[DATA RECORDS Boundary: Start]
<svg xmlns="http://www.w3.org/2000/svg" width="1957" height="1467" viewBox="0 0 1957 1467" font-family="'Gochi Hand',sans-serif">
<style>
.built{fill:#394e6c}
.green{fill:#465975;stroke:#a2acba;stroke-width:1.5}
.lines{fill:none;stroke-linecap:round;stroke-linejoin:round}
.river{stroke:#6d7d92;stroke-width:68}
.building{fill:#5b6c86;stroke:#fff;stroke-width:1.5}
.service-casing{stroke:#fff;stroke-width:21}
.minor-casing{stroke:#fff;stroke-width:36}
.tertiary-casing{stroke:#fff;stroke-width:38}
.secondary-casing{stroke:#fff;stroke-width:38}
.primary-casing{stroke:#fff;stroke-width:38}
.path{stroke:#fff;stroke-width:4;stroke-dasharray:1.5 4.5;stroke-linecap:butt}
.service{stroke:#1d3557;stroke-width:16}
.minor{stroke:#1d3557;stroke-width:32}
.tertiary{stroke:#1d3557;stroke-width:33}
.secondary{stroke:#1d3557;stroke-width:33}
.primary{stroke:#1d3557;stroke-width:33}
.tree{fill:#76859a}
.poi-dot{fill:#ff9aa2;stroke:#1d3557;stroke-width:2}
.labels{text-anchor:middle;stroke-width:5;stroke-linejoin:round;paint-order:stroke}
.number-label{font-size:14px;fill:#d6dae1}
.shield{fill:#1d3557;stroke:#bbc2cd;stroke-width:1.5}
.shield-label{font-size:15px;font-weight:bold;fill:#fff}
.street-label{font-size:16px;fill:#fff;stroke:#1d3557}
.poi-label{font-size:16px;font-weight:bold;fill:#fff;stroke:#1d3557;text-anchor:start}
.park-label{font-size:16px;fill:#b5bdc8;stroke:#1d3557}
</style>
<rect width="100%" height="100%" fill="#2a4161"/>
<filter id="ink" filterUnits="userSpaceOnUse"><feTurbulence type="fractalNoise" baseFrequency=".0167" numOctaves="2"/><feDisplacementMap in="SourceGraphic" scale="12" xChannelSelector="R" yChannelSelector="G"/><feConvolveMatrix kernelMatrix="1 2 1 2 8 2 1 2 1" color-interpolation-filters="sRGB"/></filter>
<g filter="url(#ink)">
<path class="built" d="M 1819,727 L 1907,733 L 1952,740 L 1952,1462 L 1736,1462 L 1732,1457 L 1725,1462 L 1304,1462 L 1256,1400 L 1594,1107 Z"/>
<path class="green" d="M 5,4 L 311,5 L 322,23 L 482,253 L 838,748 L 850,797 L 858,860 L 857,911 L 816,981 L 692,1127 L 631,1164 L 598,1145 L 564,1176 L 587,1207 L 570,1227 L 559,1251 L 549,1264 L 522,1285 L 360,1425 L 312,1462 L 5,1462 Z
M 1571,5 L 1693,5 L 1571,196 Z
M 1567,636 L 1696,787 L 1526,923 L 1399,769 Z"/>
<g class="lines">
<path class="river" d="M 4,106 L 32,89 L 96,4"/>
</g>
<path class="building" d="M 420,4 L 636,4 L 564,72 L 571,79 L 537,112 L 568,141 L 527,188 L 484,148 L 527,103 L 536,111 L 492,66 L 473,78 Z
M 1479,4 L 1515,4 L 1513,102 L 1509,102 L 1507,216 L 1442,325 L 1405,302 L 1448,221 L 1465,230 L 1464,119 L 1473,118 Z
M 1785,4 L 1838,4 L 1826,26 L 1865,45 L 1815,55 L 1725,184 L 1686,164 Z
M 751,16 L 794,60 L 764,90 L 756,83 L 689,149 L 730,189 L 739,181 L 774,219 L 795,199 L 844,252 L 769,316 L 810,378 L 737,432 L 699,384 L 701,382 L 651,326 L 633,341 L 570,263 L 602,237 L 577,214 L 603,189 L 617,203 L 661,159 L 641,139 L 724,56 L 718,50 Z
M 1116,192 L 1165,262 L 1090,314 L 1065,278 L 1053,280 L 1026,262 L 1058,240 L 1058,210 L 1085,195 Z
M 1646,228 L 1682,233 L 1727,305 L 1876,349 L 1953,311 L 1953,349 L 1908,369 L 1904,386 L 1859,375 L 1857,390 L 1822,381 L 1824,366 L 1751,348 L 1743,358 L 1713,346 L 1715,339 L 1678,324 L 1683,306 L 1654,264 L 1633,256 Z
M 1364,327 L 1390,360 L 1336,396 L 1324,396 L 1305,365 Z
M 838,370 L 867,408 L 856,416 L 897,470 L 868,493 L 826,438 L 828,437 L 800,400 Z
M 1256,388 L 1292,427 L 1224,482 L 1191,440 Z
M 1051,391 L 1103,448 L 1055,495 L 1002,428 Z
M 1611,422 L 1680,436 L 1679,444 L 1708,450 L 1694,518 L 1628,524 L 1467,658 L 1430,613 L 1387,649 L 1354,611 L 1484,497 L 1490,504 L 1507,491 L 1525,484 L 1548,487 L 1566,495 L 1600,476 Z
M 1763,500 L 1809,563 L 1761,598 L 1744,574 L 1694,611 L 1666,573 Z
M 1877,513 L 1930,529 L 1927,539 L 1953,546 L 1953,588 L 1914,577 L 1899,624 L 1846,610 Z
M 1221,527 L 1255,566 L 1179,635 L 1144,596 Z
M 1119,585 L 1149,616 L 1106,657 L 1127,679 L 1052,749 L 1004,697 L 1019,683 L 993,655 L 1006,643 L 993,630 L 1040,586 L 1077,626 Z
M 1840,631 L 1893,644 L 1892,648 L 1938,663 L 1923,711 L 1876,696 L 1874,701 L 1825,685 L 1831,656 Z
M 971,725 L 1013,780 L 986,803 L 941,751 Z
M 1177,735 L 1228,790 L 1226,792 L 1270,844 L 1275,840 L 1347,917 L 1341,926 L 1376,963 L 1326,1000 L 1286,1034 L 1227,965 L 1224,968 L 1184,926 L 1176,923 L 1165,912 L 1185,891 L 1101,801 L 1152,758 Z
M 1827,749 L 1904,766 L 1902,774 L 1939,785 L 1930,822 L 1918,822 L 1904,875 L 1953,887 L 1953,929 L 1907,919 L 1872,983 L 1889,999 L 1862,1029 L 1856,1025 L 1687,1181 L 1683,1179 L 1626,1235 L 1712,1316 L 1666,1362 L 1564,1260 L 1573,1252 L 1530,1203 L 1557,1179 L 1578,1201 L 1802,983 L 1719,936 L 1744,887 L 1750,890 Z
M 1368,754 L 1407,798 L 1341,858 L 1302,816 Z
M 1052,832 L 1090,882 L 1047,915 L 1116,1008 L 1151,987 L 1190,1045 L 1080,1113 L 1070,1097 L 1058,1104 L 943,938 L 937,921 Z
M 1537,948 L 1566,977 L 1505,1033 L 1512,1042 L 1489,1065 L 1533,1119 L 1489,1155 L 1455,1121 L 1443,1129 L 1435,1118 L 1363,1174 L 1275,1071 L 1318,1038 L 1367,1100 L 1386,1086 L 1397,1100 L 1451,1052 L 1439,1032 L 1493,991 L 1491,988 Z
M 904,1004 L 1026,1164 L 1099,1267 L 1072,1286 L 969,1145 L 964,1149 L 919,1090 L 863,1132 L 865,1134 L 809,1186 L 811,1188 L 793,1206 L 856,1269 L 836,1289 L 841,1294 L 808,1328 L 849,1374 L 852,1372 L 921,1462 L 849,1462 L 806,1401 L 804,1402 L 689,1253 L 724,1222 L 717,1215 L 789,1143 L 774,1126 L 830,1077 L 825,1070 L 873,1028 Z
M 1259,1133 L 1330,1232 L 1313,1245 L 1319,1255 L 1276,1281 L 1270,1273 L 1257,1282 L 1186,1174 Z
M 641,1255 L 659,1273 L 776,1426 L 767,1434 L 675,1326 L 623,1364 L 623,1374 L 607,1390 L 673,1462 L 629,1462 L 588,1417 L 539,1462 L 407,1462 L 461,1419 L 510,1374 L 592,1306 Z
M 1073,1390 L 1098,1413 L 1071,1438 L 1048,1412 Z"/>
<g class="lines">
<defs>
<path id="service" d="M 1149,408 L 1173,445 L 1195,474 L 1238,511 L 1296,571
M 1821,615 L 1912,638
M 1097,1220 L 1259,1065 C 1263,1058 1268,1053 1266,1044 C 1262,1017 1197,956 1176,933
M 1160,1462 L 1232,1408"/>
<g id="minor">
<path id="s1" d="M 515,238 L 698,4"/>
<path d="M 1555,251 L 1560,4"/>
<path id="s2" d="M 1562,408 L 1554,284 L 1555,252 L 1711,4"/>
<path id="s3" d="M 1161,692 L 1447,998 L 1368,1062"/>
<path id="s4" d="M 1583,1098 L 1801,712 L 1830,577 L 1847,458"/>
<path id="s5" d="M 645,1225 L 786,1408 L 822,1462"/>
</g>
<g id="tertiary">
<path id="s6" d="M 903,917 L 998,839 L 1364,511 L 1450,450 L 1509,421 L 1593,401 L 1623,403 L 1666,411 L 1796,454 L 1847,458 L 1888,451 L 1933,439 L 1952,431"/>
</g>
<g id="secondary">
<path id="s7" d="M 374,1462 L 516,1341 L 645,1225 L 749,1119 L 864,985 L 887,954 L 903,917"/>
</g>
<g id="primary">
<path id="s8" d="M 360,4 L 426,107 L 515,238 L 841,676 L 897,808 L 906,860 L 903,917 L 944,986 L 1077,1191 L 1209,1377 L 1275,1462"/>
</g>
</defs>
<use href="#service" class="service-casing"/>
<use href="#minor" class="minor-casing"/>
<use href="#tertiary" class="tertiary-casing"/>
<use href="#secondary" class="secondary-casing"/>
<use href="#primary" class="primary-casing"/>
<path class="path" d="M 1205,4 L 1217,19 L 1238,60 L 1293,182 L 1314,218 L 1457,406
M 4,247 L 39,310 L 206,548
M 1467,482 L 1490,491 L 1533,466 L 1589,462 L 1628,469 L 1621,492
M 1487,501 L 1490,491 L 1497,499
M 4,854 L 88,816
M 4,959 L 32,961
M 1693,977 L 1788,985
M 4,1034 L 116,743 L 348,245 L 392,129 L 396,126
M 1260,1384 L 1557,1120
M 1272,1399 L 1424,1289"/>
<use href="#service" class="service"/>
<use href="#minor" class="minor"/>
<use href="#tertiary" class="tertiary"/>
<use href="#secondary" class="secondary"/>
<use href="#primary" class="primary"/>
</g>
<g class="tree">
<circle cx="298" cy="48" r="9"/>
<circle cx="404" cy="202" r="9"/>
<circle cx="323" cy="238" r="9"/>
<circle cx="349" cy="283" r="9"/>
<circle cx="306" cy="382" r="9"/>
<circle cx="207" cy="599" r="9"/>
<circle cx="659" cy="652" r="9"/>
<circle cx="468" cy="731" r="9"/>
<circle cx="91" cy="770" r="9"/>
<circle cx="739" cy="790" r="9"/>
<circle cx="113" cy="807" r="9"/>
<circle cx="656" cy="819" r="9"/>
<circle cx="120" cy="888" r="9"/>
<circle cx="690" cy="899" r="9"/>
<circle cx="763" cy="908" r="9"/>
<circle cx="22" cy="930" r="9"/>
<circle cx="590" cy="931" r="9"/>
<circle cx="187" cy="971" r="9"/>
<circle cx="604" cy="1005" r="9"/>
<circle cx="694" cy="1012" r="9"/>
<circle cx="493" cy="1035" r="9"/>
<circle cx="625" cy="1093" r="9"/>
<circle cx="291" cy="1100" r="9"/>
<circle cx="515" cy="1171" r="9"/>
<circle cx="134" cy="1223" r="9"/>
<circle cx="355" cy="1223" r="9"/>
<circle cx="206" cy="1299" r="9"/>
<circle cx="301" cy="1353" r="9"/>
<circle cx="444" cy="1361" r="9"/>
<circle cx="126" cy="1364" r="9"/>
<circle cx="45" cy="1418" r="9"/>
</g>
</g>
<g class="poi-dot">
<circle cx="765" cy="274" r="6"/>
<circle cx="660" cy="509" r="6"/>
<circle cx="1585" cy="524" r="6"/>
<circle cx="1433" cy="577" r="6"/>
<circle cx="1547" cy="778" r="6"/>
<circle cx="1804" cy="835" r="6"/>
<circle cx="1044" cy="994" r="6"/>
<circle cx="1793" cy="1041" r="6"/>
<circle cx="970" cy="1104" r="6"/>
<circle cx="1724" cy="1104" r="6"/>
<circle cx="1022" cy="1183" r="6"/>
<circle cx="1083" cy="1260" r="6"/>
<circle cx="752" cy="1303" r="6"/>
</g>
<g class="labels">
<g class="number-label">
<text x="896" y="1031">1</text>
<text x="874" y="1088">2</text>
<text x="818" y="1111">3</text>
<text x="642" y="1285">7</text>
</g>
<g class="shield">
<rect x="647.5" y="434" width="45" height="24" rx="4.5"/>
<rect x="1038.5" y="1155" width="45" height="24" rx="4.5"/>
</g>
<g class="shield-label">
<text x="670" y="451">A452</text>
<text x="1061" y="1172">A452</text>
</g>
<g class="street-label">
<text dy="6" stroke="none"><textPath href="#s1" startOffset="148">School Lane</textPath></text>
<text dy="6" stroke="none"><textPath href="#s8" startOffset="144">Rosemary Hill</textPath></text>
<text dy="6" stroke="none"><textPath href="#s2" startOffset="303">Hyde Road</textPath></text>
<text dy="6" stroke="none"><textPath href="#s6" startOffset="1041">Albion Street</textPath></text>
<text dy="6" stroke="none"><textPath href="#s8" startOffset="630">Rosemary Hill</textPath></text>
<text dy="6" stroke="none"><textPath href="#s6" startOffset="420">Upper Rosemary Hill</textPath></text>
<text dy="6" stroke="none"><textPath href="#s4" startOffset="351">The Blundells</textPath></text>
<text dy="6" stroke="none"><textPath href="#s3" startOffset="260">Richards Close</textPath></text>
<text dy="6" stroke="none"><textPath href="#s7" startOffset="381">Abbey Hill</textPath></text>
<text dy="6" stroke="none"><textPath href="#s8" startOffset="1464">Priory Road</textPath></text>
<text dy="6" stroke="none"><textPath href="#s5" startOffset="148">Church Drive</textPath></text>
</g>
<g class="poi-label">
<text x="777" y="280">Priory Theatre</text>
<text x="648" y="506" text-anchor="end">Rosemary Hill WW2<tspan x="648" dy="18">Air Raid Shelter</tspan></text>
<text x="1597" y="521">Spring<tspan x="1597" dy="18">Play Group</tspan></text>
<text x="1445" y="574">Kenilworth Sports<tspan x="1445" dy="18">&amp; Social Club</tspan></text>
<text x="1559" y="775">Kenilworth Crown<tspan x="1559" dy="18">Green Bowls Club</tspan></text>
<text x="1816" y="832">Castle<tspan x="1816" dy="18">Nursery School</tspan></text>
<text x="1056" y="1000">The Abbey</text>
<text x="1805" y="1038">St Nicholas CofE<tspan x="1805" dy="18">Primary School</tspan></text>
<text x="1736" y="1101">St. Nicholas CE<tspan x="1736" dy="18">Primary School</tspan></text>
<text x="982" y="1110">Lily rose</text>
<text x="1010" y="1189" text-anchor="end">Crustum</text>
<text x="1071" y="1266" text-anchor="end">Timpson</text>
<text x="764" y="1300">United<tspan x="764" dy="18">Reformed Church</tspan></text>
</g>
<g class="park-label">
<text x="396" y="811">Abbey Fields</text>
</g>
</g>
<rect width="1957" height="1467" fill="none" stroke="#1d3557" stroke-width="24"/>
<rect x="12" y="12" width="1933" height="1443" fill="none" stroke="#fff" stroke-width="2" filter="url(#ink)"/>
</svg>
[DATA RECORDS Boundary: End]
● TASK DESCRIPTION
For the string "School", give the number of lines in the entries that contain it, with no other words.

● SOLUTION FOR THIS TASK
4